The biggest change in any of the book’s landscapes has been to its principal setting, that magic isle ‘Tiwarik’. In brief, ‘Tiwarik’ is no more; it no longer exists. At the beginning of Chapter 12 I ploddingly gave all the reasons why I thought it could never become a touristic ‘paradise island’ (too small, too remote, too nondescript, completely lacking in fresh water and a stable beach …). I suppose I was trying to convince myself of its immunity, which makes the subsequent ironies particularly mocking: that the one term I omitted from my confident arithmetic was money and its power to overcome such minor drawbacks; that even as I wrote the chapter, a Japanese businessman must have been negotiating the island’s purchase. Within a year or two, construction of an exclusive resort had begun. A road was blasted up the cliff and the first vehicles ever to set wheel on ‘Tiwarik’ were grinding up from the little cove, laden with cement and water for the building of a clubhouse, villas, tennis courts, a swimming pool, a miniature golf course. When I returned to ‘Sabay’ to find all this a fait accompli, ‘Tiwarik’ had been banished for good to wherever it is that vanished landscapes go, as if it had never been more than an invention, an act of solipsism. I described the island’s transformation from lump of rock to parcel of real estate in the ‘Islands’ chapter of Seven-Tenths, but since then have lacked the courage to go back. I keep in touch with my former friends and diving companions from ‘Sabay’, but only by meeting them on neutral ground in other towns along that coast.
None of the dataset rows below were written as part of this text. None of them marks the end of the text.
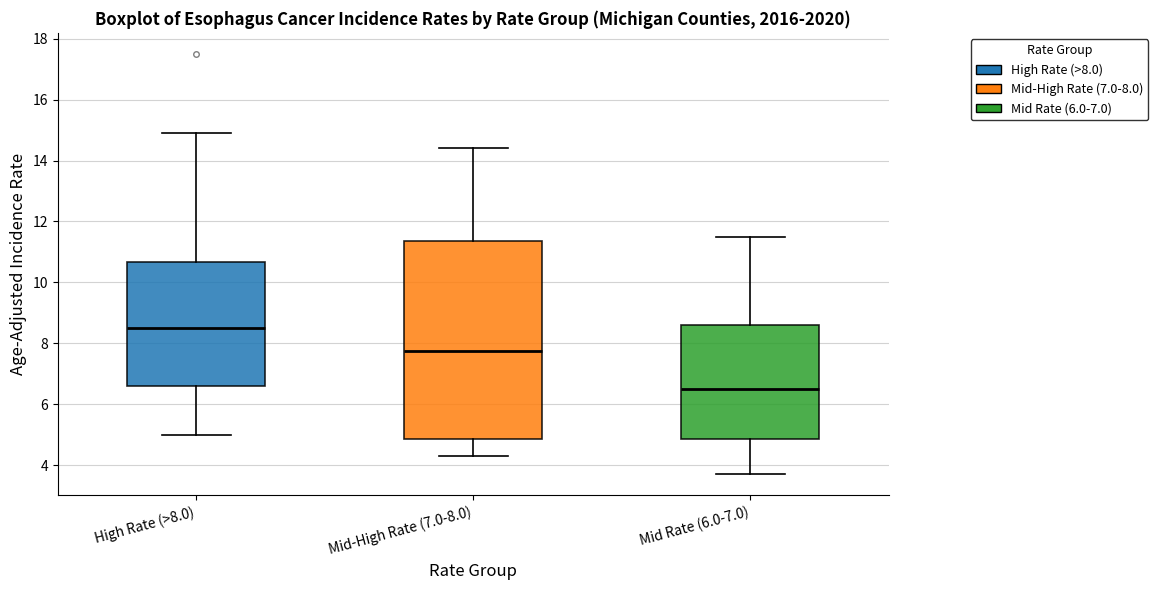

Reading left to right, transcribe this box plot: for each box, give where its median line is, the range the box spans, and where its two whiskers end, as read against the y-axis. The values are not printed on the chart, so give them approximately, as read against the axis.

High Rate (>8.0): median 8.6, box 6.6 to 10.6, whiskers 5.0 to 15.0
Mid-High Rate (7.0-8.0): median 7.8, box 4.8 to 11.4, whiskers 4.4 to 14.4
Mid Rate (6.0-7.0): median 6.6, box 4.8 to 8.6, whiskers 3.8 to 11.6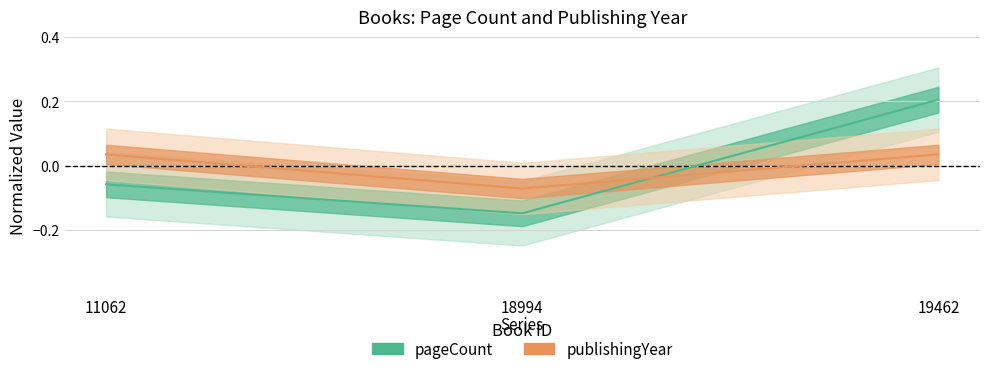

Which series has the widest spread of values?

pageCount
There seems to be no simple rule for dealing briskly with nostalgia. At the very least we note the inevitable passing of places, their very mutability undercutting our fatuous sense that when we first glimpsed them they were in some way original, unchanged and ‘unspoiled’. To the honeymooning Japanese couples who have spent time on ‘Tiwarik’ in the last eight years, the island is no doubt as pristine in its views and associations as it still is in my memory. Other places I mention in Chapter 12 (especially Manaos and Labuan) have been similarly transformed. I remember Labuan Island off Sabah as a backwater, sleepy and civil, very like a province in the Philippines, with the endless jungles of Borneo lying just over one watery horizon. In 1992 Labuan was declared an international tax haven, an enterprise zone with a new airport and infrastructure to cater for Southeast Asia’s investment boom, while the jungles over the horizon have since proved neither limitless nor eternal. In its small way, ‘Tiwarik’ is also a part of this pattern.

 

Since this book was written, then, certain externals of the landscape I depicted have changed. Yet in most other respects so little has altered that there is no need to amend the text. I have therefore left it, with whatever its shortcomings, except to correct some minor errors, punctuation, or the odd typo. The prices I note on p. 89 and pp. 274–5 are now quite definitely out of date, but I decided to leave them, too. The kilogram of rice which in 1985 cost six pesos in ‘Kansulay’ may now cost twenty-four, but the relativity of prices to wages remains largely unchanged and rural poverty has, if anything, worsened slightly. Observing this, the author himself now believes even less than he once did in that sacred cow, Progress, and her hallowed calf, Development. Witnessing the arrival of electricity in ‘Kansulay’ was to see a revolutionary change of living conditions which were assimilated in a figurative afternoon. The speed with which novelties wear off, leaving the sum of contentment stubbornly unincreased, is a reminder (hardly needed in this consumerist heyday) that we are all of us fundamentally unappeasable. The people of ‘Kansulay’, like those of ‘Sabay’, often look back to the recent past when ‘things were better’. They see no necessary irony in those ‘better days’ having been at a time of Martial Law and the Marcoses’ now discredited regime.